=== Given text ===
What is the legal standard for appropriate settlement notice?

The Class Proceedings Act (CPA) provides some guidance on the means parties can use to give notice in section 17(4): personally, by mail, advertising, leafleting, individual notice, electronic means, and “any other means the court considers appropriate.”

Section 17(5) of the CPA describes the required contents of notice, including a description of the proceeding, potential financial consequences like the amount available to be claimed, a description of the rights of class members, a note about legal fees and disbursements, contact information for inquiries about the proceeding, and “any other information the court considers appropriate.”

In practice, these guidelines offer little objective guidance on how to draft and distribute good notice. The shape and form of effective notice vary significantly based on context. What is fair, reasonable, and in the best interest of the class will diverge in each class proceeding. Despite the necessity of such a situational analysis, however, it is possible to identify general principles of effective notice and to learn from past experience.
===
Revise the passage on settlement notice from "In practice, these" down to "from past experience.", changing "situational analysis" to "case-by-case analysis". The lines further down have nothing to do with this text.
=== Recorded data ===
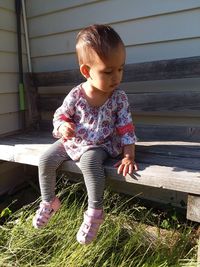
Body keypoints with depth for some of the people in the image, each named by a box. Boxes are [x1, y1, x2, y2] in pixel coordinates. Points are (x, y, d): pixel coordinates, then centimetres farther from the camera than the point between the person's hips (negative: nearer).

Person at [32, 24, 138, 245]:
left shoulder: (119, 98, -12)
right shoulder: (76, 95, -13)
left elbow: (126, 128, -9)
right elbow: (60, 115, -1)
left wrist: (128, 155, -15)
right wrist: (63, 126, -24)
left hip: (100, 145, -2)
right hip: (72, 141, 3)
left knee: (89, 161, -33)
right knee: (45, 160, -8)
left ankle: (95, 212, -12)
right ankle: (48, 202, 16)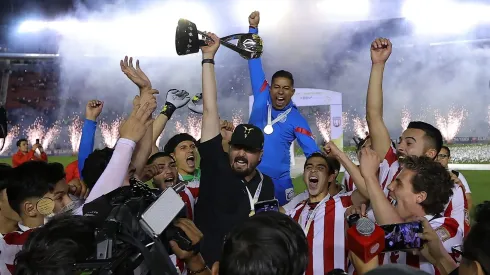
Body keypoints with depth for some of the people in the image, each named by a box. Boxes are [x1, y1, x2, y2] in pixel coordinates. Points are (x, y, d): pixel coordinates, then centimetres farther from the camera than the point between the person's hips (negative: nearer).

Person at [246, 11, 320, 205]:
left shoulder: (296, 120, -2)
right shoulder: (261, 99, 2)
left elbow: (313, 152, -2)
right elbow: (255, 62, 3)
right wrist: (253, 27, 3)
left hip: (278, 182, -1)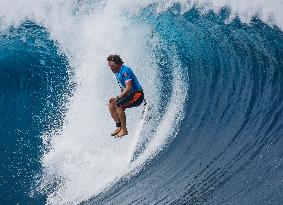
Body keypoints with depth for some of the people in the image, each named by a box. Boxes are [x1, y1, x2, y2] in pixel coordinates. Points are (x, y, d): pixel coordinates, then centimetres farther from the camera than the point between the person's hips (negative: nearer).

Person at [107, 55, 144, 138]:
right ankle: (119, 126, 2)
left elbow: (128, 88, -24)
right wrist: (117, 98, 2)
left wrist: (118, 98, -25)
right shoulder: (117, 73, 12)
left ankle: (124, 130, -18)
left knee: (118, 105, -25)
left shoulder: (125, 70, -17)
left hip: (137, 94, -10)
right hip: (129, 94, 10)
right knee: (111, 105, 0)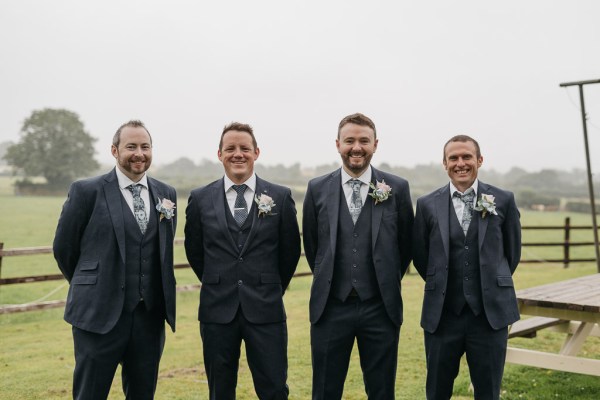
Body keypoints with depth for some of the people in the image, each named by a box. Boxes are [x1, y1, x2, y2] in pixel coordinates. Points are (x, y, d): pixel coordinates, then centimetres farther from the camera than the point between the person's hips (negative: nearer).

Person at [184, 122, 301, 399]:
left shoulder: (280, 197, 0)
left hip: (266, 310, -1)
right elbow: (194, 251, 13)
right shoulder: (200, 199, 2)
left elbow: (290, 251, 8)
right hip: (217, 311, 1)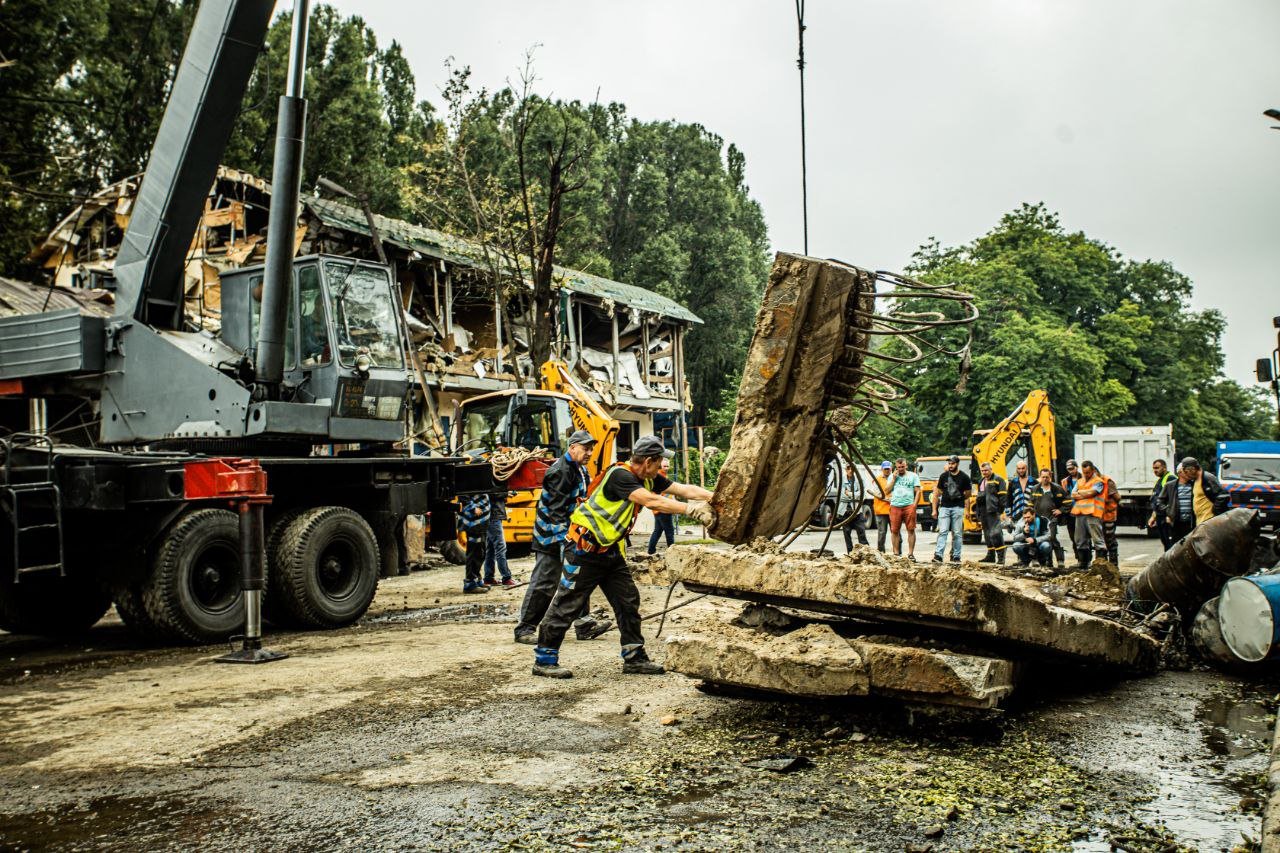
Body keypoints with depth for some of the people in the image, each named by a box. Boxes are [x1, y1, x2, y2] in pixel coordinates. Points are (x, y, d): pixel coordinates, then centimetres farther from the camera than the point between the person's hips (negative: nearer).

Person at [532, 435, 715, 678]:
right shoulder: (619, 475, -24)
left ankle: (634, 658, 16)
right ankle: (544, 660, 5)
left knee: (628, 601, 7)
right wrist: (692, 509, -36)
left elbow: (684, 489, 0)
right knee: (566, 603, -3)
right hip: (584, 548, -9)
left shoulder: (648, 479, 2)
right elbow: (651, 500, -35)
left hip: (610, 549, 9)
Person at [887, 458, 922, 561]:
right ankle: (896, 554, 7)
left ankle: (910, 553, -3)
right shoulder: (892, 477, 17)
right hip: (895, 506, 2)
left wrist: (914, 505, -6)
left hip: (909, 505, -2)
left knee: (911, 530, -6)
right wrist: (894, 478, 1)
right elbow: (887, 491, 8)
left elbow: (918, 491, 5)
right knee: (895, 531, 1)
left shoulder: (913, 476, 10)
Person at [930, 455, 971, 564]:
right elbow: (937, 493, 9)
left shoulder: (964, 477, 1)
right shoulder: (943, 476, 6)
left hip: (958, 508, -1)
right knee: (942, 532, -7)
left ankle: (956, 556, 9)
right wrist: (934, 509, 6)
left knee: (957, 533, 2)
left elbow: (968, 493, 12)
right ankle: (938, 555, -13)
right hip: (944, 507, 1)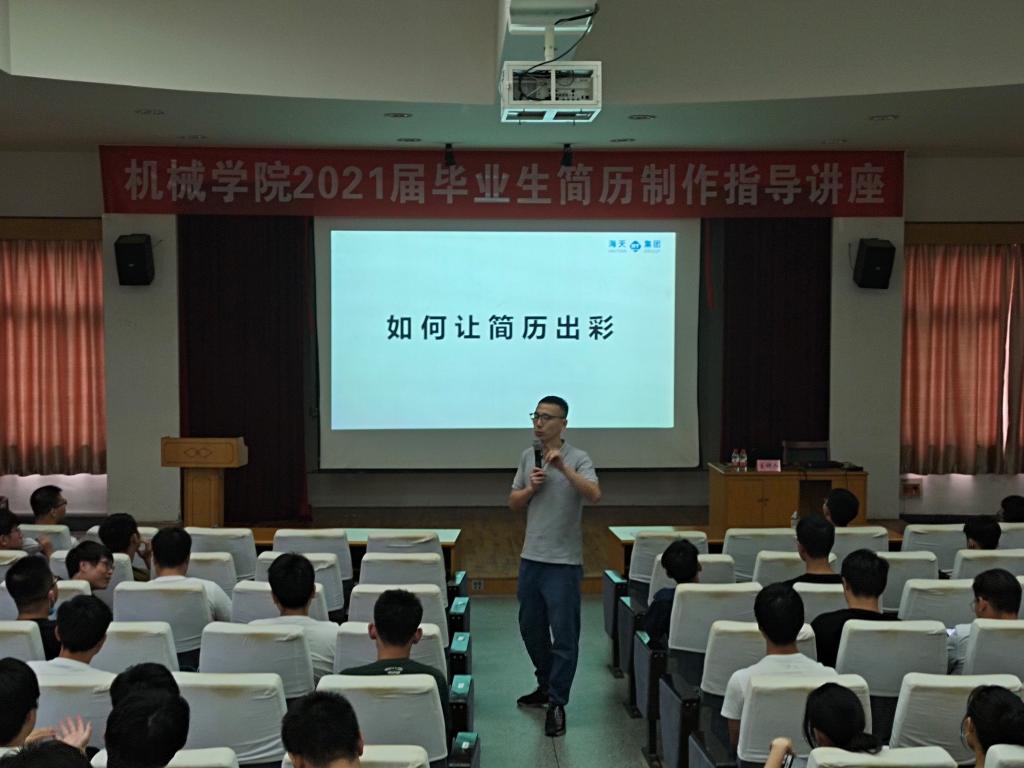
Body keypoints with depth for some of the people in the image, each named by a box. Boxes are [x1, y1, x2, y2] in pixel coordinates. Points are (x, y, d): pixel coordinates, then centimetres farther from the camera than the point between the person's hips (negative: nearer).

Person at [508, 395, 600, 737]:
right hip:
===
## Solution to this task
In practice, these guidelines offer little objective guidance on how to draft and distribute good notice. The shape and form of effective notice vary significantly based on context. What is fair, reasonable, and in the best interest of the class will diverge in each class proceeding. Despite the necessity of such a case-by-case analysis, however, it is possible to identify general principles of effective notice and to learn from past experience.